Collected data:
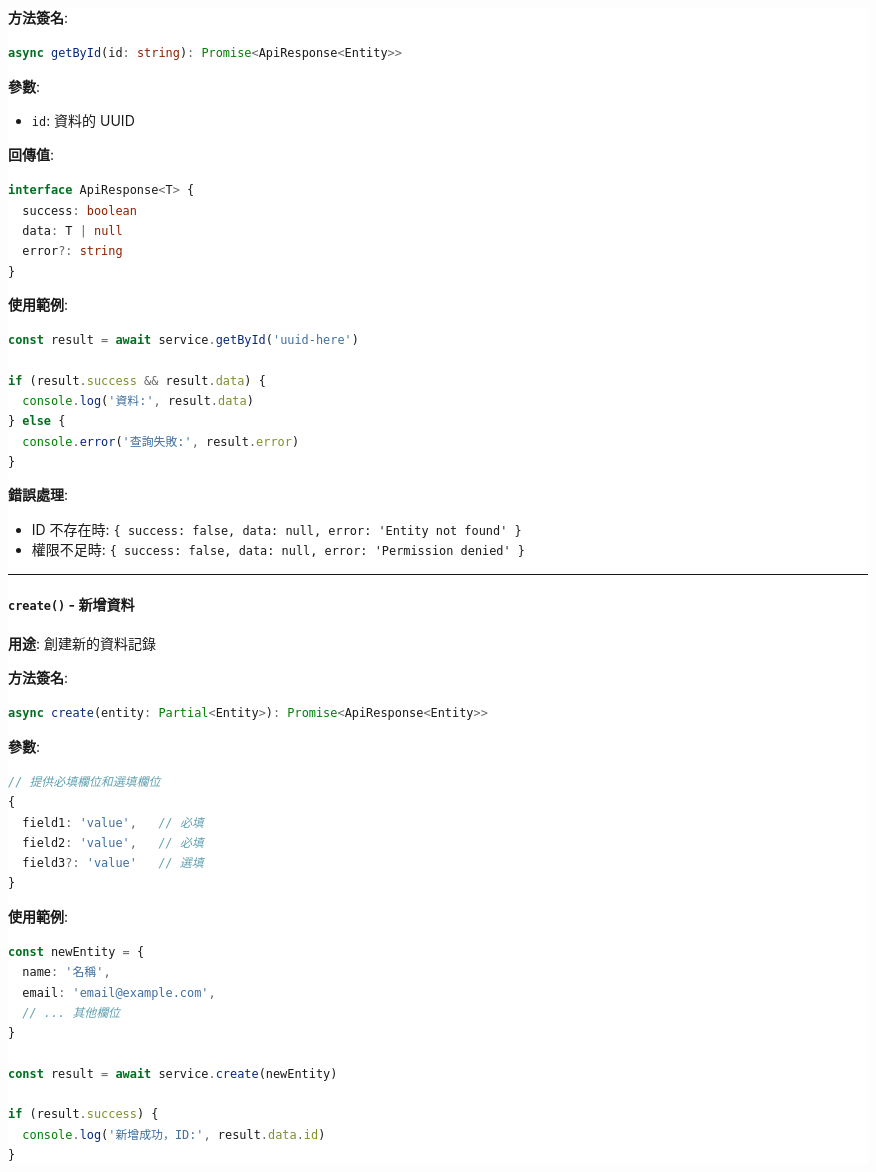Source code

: **方法簽名**:
```typescript
async getById(id: string): Promise<ApiResponse<Entity>>
```

**參數**:
- `id`: 資料的 UUID

**回傳值**:
```typescript
interface ApiResponse<T> {
  success: boolean
  data: T | null
  error?: string
}
```

**使用範例**:
```typescript
const result = await service.getById('uuid-here')

if (result.success && result.data) {
  console.log('資料:', result.data)
} else {
  console.error('查詢失敗:', result.error)
}
```

**錯誤處理**:
- ID 不存在時: `{ success: false, data: null, error: 'Entity not found' }`
- 權限不足時: `{ success: false, data: null, error: 'Permission denied' }`

---

#### `create()` - 新增資料

**用途**: 創建新的資料記錄

**方法簽名**:
```typescript
async create(entity: Partial<Entity>): Promise<ApiResponse<Entity>>
```

**參數**:
```typescript
// 提供必填欄位和選填欄位
{
  field1: 'value',   // 必填
  field2: 'value',   // 必填
  field3?: 'value'   // 選填
}
```

**使用範例**:
```typescript
const newEntity = {
  name: '名稱',
  email: 'email@example.com',
  // ... 其他欄位
}

const result = await service.create(newEntity)

if (result.success) {
  console.log('新增成功，ID:', result.data.id)
}
```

Work to be completed: Reproduce the data exactly, please, and omit its pictures.

Response to the exercise:
Source code

: **方法簽名**:
```typescript
async getById(id: string): Promise<ApiResponse<Entity>>
```

**參數**:
- `id`: 資料的 UUID

**回傳值**:
```typescript
interface ApiResponse<T> {
  success: boolean
  data: T | null
  error?: string
}
```

**使用範例**:
```typescript
const result = await service.getById('uuid-here')

if (result.success && result.data) {
  console.log('資料:', result.data)
} else {
  console.error('查詢失敗:', result.error)
}
```

**錯誤處理**:
- ID 不存在時: `{ success: false, data: null, error: 'Entity not found' }`
- 權限不足時: `{ success: false, data: null, error: 'Permission denied' }`

---

#### `create()` - 新增資料

**用途**: 創建新的資料記錄

**方法簽名**:
```typescript
async create(entity: Partial<Entity>): Promise<ApiResponse<Entity>>
```

**參數**:
```typescript
// 提供必填欄位和選填欄位
{
  field1: 'value',   // 必填
  field2: 'value',   // 必填
  field3?: 'value'   // 選填
}
```

**使用範例**:
```typescript
const newEntity = {
  name: '名稱',
  email: 'email@example.com',
  // ... 其他欄位
}

const result = await service.create(newEntity)

if (result.success) {
  console.log('新增成功，ID:', result.data.id)
}
```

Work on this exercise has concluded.